Friedman fears he may not approve of all the post-9/11 changes. But so what? Why would the entire world “go dark” just because America stoops to empire? The idea is nothing more than another silly imperial conceit. America is not the light of the world. Friedman can stop worrying. The sun shone before the United States existed. It will shine long after she exists no more. But, without realizing it, imperial conceits are what Mr. Friedman offers, one after another. He knows what is best for everyone, all the time.
But even at his specialty, Friedman is second-rate. It is not that his proposals are much dumber than anyone else’s, but he offers them in a dumber way. He sets them up like a TV newscaster, unaware that they mean anything, not knowing whether to smile or weep. He does not seem to notice that his own DNA has mutated along with the nation’s institutions…and that he does nothing more than amplify the vanities and prejudices that pass for the evening’s news. Is there trouble in Palestine? Well, the Palestinians should have done what we told them. Have peace and democracy come to Iraq? If so, it is thanks to the brave efforts of our own troops. Is the price of oil going up? Well, of course it is; the United States has not yet taken up the comprehensive energy policy he proposed for it.

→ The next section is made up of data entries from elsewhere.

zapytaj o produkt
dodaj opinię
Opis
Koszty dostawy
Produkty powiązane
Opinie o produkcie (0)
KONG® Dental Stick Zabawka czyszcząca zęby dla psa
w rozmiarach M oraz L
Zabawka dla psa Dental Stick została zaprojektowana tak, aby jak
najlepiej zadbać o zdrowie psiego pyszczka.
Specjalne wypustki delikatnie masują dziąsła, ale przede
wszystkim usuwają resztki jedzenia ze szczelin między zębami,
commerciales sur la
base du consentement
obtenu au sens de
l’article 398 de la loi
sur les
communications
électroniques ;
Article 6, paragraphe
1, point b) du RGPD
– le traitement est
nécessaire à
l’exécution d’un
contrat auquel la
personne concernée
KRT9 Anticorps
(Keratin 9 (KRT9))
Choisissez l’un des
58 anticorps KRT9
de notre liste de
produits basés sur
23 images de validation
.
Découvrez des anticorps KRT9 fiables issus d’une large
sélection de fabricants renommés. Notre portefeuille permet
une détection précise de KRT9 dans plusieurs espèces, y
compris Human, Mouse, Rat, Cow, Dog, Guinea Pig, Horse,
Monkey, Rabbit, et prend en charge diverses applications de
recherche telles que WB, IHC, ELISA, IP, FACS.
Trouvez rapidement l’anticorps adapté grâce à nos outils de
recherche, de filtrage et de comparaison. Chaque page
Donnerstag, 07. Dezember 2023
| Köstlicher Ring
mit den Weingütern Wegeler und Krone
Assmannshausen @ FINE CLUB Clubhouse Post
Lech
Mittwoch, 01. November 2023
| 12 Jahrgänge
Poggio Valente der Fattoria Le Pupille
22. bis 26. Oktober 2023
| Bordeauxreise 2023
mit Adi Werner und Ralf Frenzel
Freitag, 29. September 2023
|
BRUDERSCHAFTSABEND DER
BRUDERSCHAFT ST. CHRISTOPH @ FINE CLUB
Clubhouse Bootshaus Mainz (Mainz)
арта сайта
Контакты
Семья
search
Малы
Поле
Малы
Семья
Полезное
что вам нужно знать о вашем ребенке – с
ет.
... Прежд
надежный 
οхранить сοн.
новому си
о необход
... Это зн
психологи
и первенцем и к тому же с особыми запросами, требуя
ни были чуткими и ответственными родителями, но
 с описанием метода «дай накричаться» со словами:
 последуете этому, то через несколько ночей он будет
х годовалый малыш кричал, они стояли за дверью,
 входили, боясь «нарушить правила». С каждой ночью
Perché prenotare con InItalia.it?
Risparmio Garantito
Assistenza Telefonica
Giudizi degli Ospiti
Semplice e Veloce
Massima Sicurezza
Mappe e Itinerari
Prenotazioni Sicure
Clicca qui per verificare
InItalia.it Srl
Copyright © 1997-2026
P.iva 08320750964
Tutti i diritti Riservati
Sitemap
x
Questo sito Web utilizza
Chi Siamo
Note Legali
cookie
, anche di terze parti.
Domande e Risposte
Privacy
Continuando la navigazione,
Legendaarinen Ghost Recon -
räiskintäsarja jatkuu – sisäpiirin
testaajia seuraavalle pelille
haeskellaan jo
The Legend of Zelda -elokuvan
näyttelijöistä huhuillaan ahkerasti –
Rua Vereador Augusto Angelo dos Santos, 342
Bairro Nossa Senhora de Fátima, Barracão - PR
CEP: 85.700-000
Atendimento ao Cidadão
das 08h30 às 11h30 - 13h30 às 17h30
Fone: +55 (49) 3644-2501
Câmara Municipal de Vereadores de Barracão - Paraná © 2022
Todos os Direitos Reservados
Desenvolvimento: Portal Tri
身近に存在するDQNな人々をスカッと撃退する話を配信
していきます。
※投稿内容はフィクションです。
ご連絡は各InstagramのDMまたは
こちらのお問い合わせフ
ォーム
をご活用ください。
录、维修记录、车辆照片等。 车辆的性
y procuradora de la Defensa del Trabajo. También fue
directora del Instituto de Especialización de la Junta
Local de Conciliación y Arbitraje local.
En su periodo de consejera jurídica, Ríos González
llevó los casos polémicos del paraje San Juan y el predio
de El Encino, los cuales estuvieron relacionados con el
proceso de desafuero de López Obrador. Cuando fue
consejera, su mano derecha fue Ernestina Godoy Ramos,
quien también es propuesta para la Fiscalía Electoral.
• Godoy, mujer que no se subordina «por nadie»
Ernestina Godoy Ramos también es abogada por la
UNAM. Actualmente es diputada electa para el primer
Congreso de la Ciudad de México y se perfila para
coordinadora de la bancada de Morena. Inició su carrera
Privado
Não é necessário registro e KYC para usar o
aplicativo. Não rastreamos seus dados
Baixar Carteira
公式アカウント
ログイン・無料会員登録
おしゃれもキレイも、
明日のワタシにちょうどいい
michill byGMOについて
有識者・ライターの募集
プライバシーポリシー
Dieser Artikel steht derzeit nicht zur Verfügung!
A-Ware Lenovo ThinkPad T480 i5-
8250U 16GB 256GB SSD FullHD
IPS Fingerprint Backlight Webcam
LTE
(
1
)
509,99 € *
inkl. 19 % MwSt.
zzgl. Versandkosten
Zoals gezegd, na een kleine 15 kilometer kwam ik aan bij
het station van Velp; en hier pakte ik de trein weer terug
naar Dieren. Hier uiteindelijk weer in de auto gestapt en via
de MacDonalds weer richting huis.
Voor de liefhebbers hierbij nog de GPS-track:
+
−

Friedman’s world is so neat. So simple. There must be nothing but right angles. And no problem that doesn’t have a commission waiting to solve it. It must be unfathomable to such a man that the world could work in ways that surpass his understanding. In our experience, any man who understands even his own thoughts must have few of them. And those he has must be simpleminded. But we enjoy Friedman’s commentaries. The man is too clumsy to hide or disguise the awkward imbecility of his own line of thinking. The silliness of it is right out in the open, where we can laugh at it. Arabs ought to shape up and start acting more like New Yorkers, he believes. If they don’t want to do it on their own, we can give them some help. He says we can send “caring” and “nurturing” troops to “build democracies” in these places and “protect the rights of women.” But he doesn’t understand how armies, empires, politics, or markets really work. American troops can give help, but it is the kind of help that Scipio gave Carthage or Sherman gave Atlanta. Armies are a blunt instrument, not a precision tool.
. . .
Looking at the issue with two eyes and rounding on it a bit to get a better view, we see that things are not nearly as simple as Friedman must imagine. Things do not respond to commissions and good intentions. People do not always get what they want; sometimes they get what they deserve.